Ceph provides built in self healing mechanisms to ensure the data is always available. We distribute the data across all the disks in the cluster to reduce the traffic during recovery, increase its throughput and reduce the time the data is at risk. With replica 2, the data can only be recovered from a single source increasing the load of the recovery traffic on the remaining disks in the cluster. As the risk of data loss is higher (we have only a single copy of the data) the priority of the recovery needs to be higher.
In addition ODF is using OpenShift’s high availability features to provide resilience to failures for Ceph services and daemons. For example, the object gateway is run on a different node in case of a node failure.

Data Integrity

Data integrity is achieved if all data that is stored within the cluster can be read out again without changes. This sounds like an easy effort, but is made harder by the fact that we have a repeated influx of errors on the hardware level that need to be mitigated.
One of the main issues that can happen are so called bit flips, where a stored bit can change over time. This can be measured in UBER (Unrecoverable Bit Error Rate) which is the percentage of bits that have errors relative to the total number of bits that have been read after error-correction has been applied.
Modern file systems and applications can accept bit flips to a certain degree before they fail to function. Once they do, the data can usually not be repaired.
Another hardware fault is disk faults, where a whole disk is offline. The likelihood of a disk failure is predicted with the MTBF (Mean Time Between Failures) which can be used to predict how long a disk will last until it fails. The MTBF can be calculated for disk models or disk classes as a whole.
In ODF we protect data against disk faults by replicating all incoming data several times. We then compare the replicas with each other over time to protect against bit flips.
As a comparison, while regular RAID cards also protect against disk failures via replication, they don’t compare the written data and thus do not protect against bit flips.

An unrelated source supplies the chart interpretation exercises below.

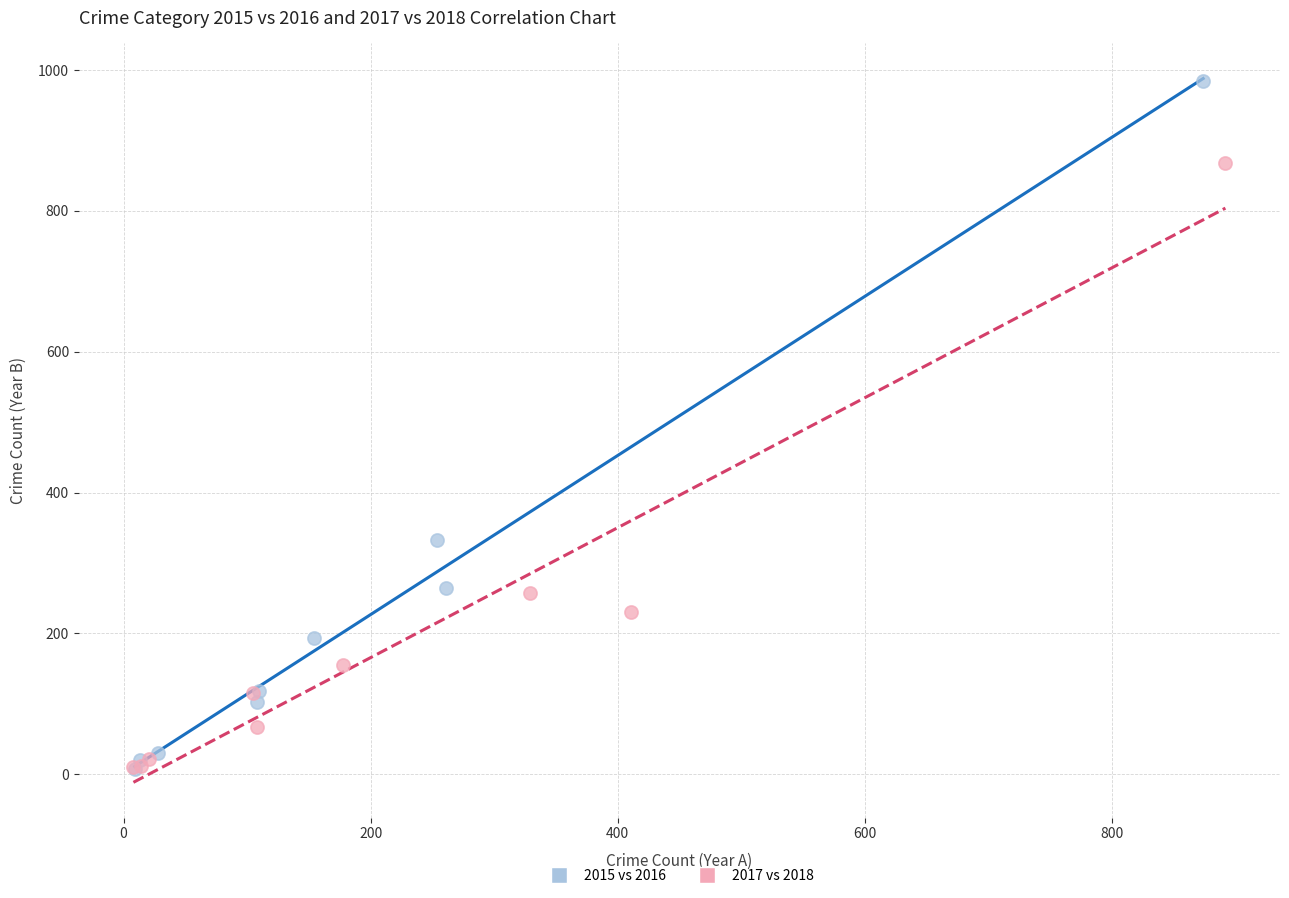

Which series contains the highest Y value?

2015 vs 2016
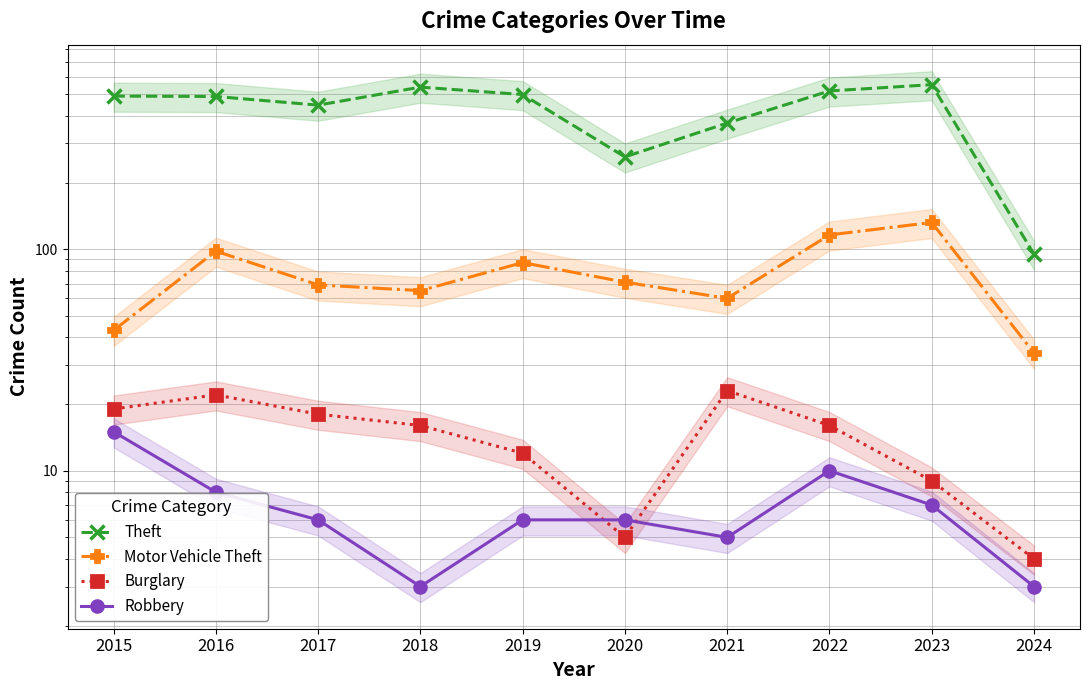

Reading left to right, extract all data points from this chart.

Theft: 2015=491	2016=489	2017=447	2018=539	2019=499	2020=261	2021=371	2022=518	2023=553	2024=95
Motor Vehicle Theft: 2015=43	2016=98	2017=69	2018=65	2019=87	2020=71	2021=60	2022=116	2023=132	2024=34
Burglary: 2015=19	2016=22	2017=18	2018=16	2019=12	2020=5	2021=23	2022=16	2023=9	2024=4
Robbery: 2015=15	2016=8	2017=6	2018=3	2019=6	2020=6	2021=5	2022=10	2023=7	2024=3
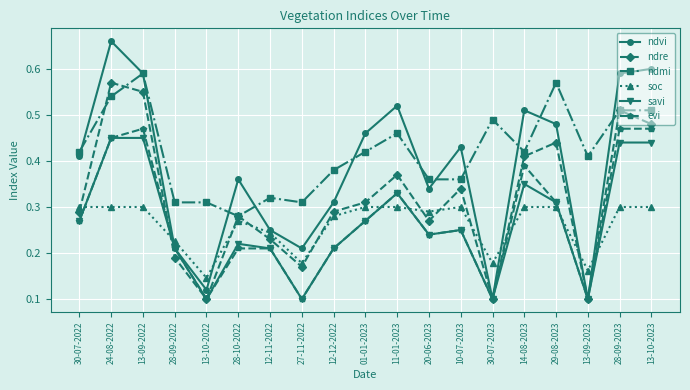

What position from the left is 11-01-2023?

11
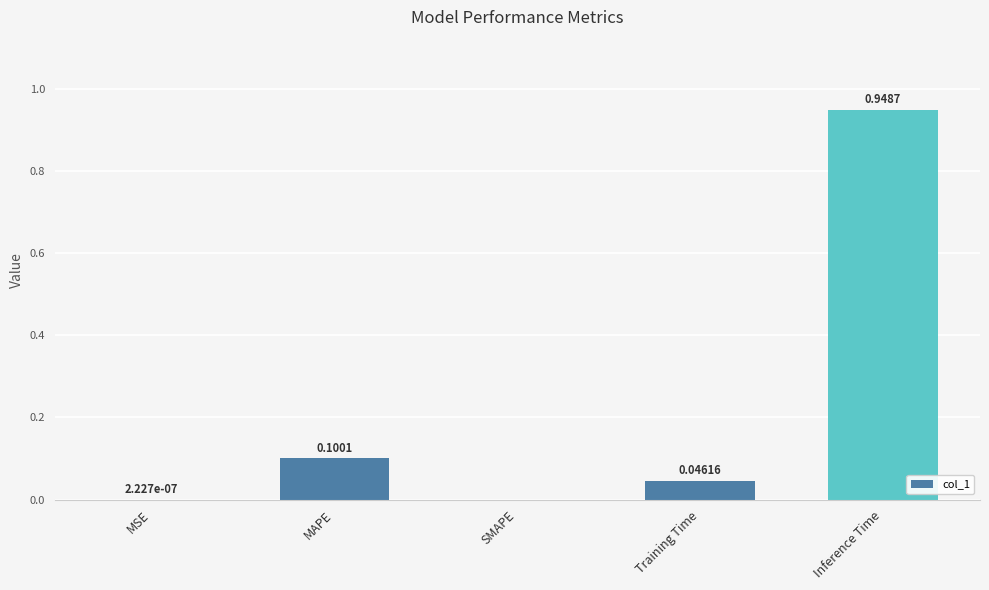

Which label corresponds to the largest value in the chart?

Inference Time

ODF support decision basis

When deciding if we want to support a given architecture with OpenShift Data Foundation (ODF) we look at the MTBF and UBER numbers and calculate a risk for this architecture. You can see a summary of such a calculation in the table below.

Risk Replication Rule Disk Media used Supported for Internal ODF Supported for External ODF
High 2x Enterprise HDD+SSD No No
High 2x Enterprise SSD Yes Yes
Medium 4+2 Enterprise HDD+SSD No Yes**
Medium 3x Enterprise HDD+SSD No Yes*
Medium 8+3 Enterprise HDD+SSD No Yes**
Low 4+2 Enterprise SSD No Yes**
Low 3x Enterprise SSD Yes (Default) Yes (Default)
Low 8+3 Enterprise SSD No Yes**

* Only recommended for object storage pools
** Only supported for object storage pools
Only supported for non-default RBD pools. See Managing and allocating Storage Resources, section 2.1
Currently no support for Ceph FS or RGW Pools.

We can see that changing the disk type to include HDDs alongside SSDs already increases the risk significantly. This is due to the fact that HDDs are more prone to failure than flash-based disks.
If we then also change the replication rule to reduce the replica count, we are immediately at a high risk. This is also the case with reduced replication and SSD disks. This is due to the fact that with 2x replication, where data is always only written twice, we cannot ensure data integrity any more. If any one of the replicas differs, the storage system can not know which data is correct. In addition to that, any failure in the storage system makes it very likely to also cause data availability issues due to cascading events.